Material provided ->
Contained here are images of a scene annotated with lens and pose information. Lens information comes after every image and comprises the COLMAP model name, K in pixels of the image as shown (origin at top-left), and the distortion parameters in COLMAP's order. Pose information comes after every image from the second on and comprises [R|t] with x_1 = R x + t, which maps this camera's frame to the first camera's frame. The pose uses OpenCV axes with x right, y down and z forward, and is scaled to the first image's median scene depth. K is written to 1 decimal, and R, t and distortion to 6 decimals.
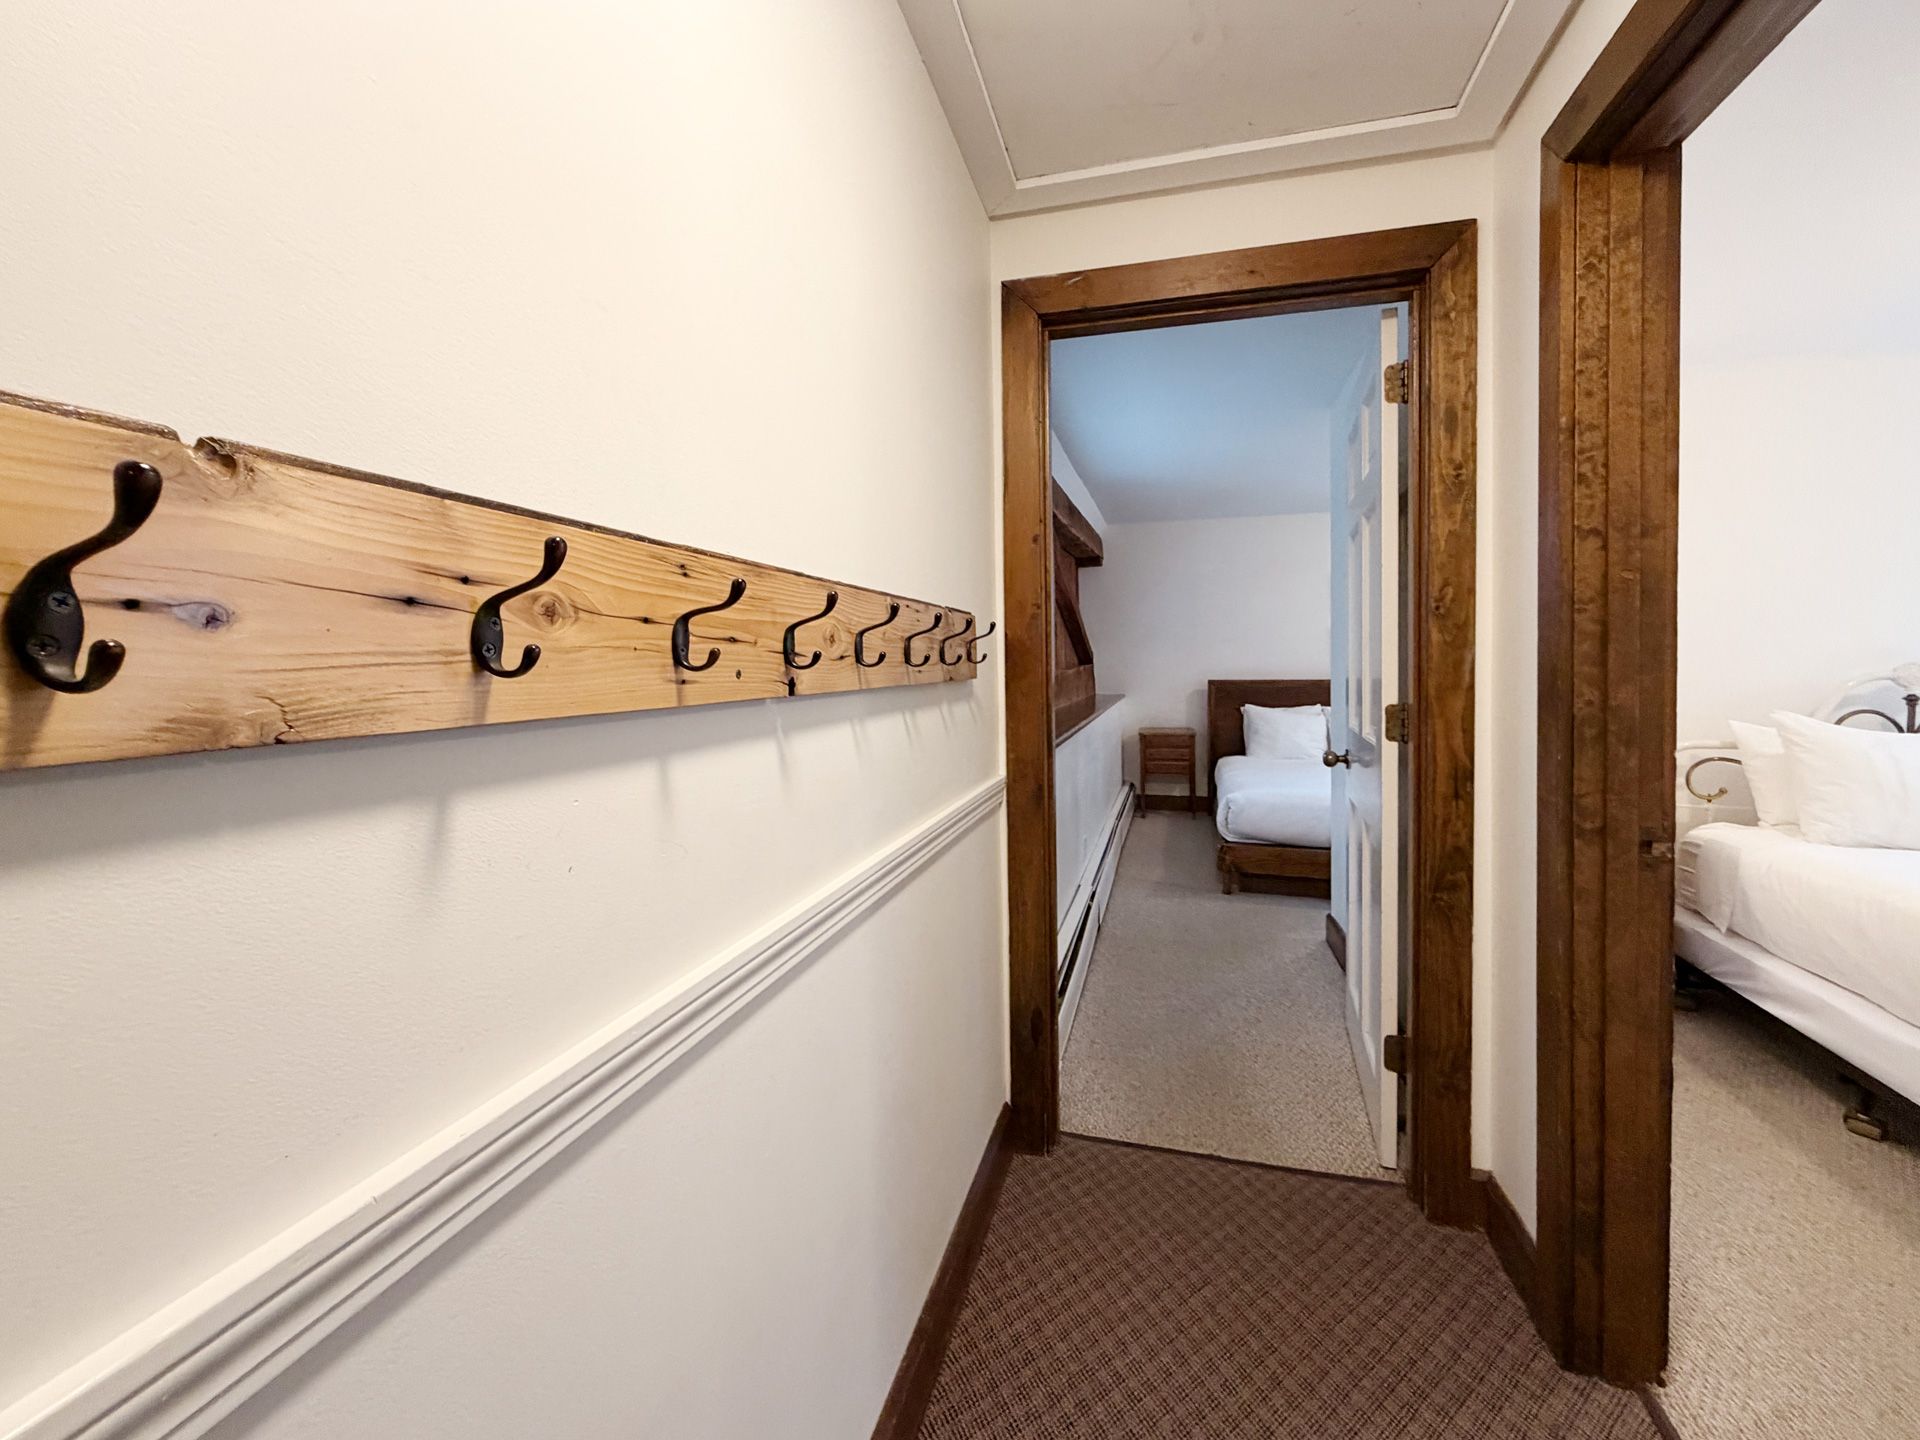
lens RADIAL K [[795.9, 0, 961.5], [0, 795.9, 683.4], [0, 0, 1]] dist [-0.000428, -0.000455]
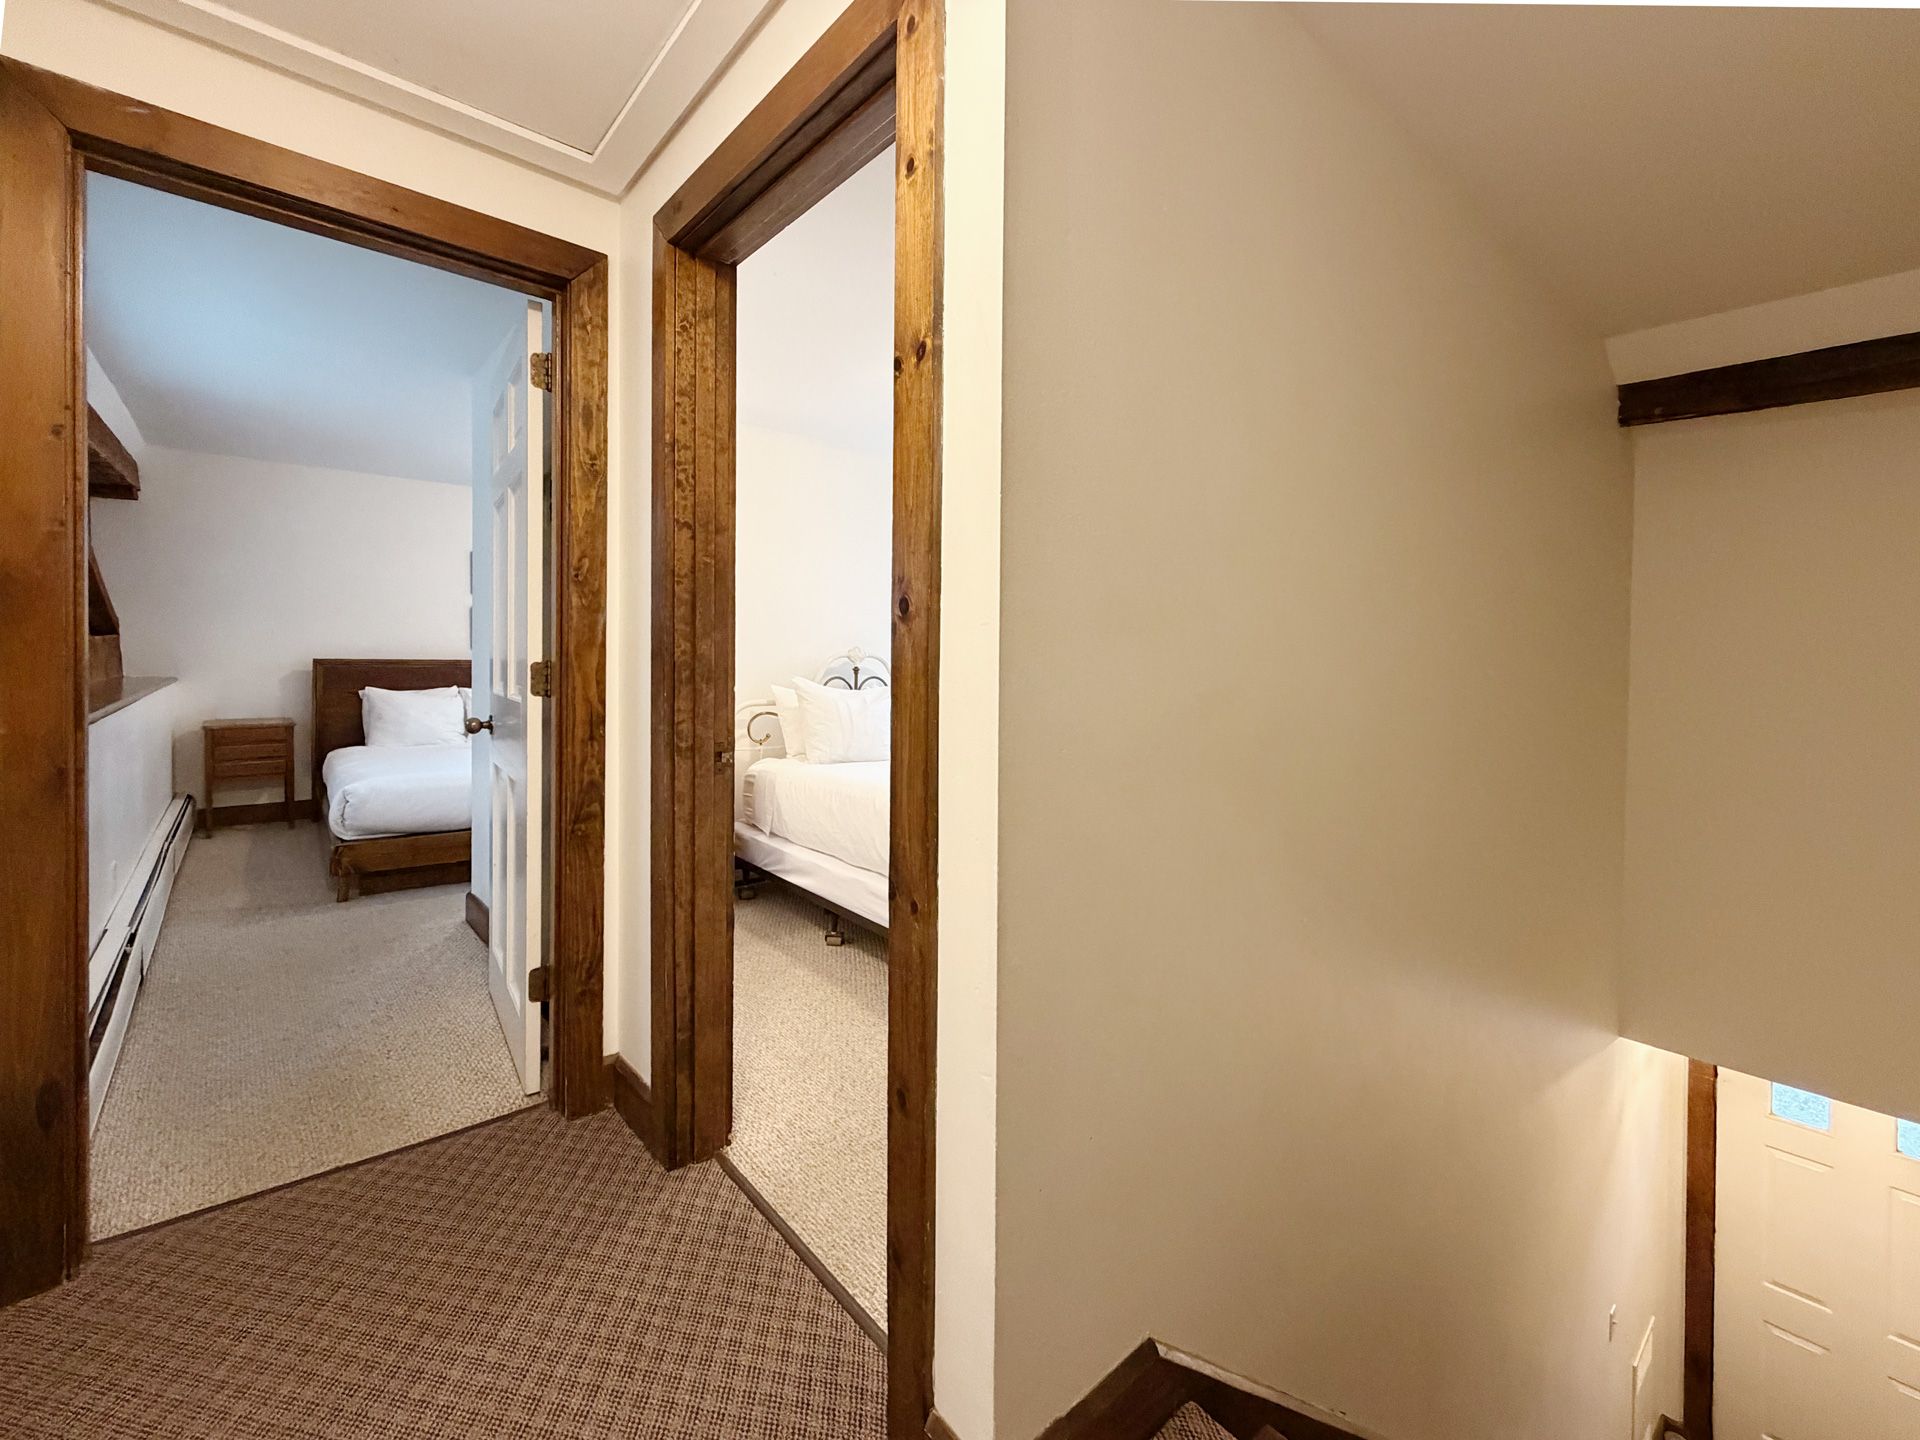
lens RADIAL K [[802.9, 0, 950.9], [0, 802.9, 667.6], [0, 0, 1]] dist [0.000804, -0.000059]
pose [[0.557229, 0.004375, 0.830347, -0.062010], [0.002876, 0.999970, -0.007198, 0.045077], [-0.830354, 0.006399, 0.557200, -0.093532]]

Task details ->
Extract each line in the material that contains the string "pose". Treat uppercase and lowercase letters as different.

Answer box ->
Contained here are images of a scene annotated with lens and pose information. Lens information comes after every image and comprises the COLMAP model name, K in pixels of the image as shown (origin at top-left), and the distortion parameters in COLMAP's order. Pose information comes after every image from the second on and comprises [R|t] with x_1 = R x + t, which maps this camera's frame to the first camera's frame. The pose uses OpenCV axes with x right, y down and z forward, and is scaled to the first image's median scene depth. K is written to 1 decimal, and R, t and distortion to 6 decimals.
pose [[0.557229, 0.004375, 0.830347, -0.062010], [0.002876, 0.999970, -0.007198, 0.045077], [-0.830354, 0.006399, 0.557200, -0.093532]]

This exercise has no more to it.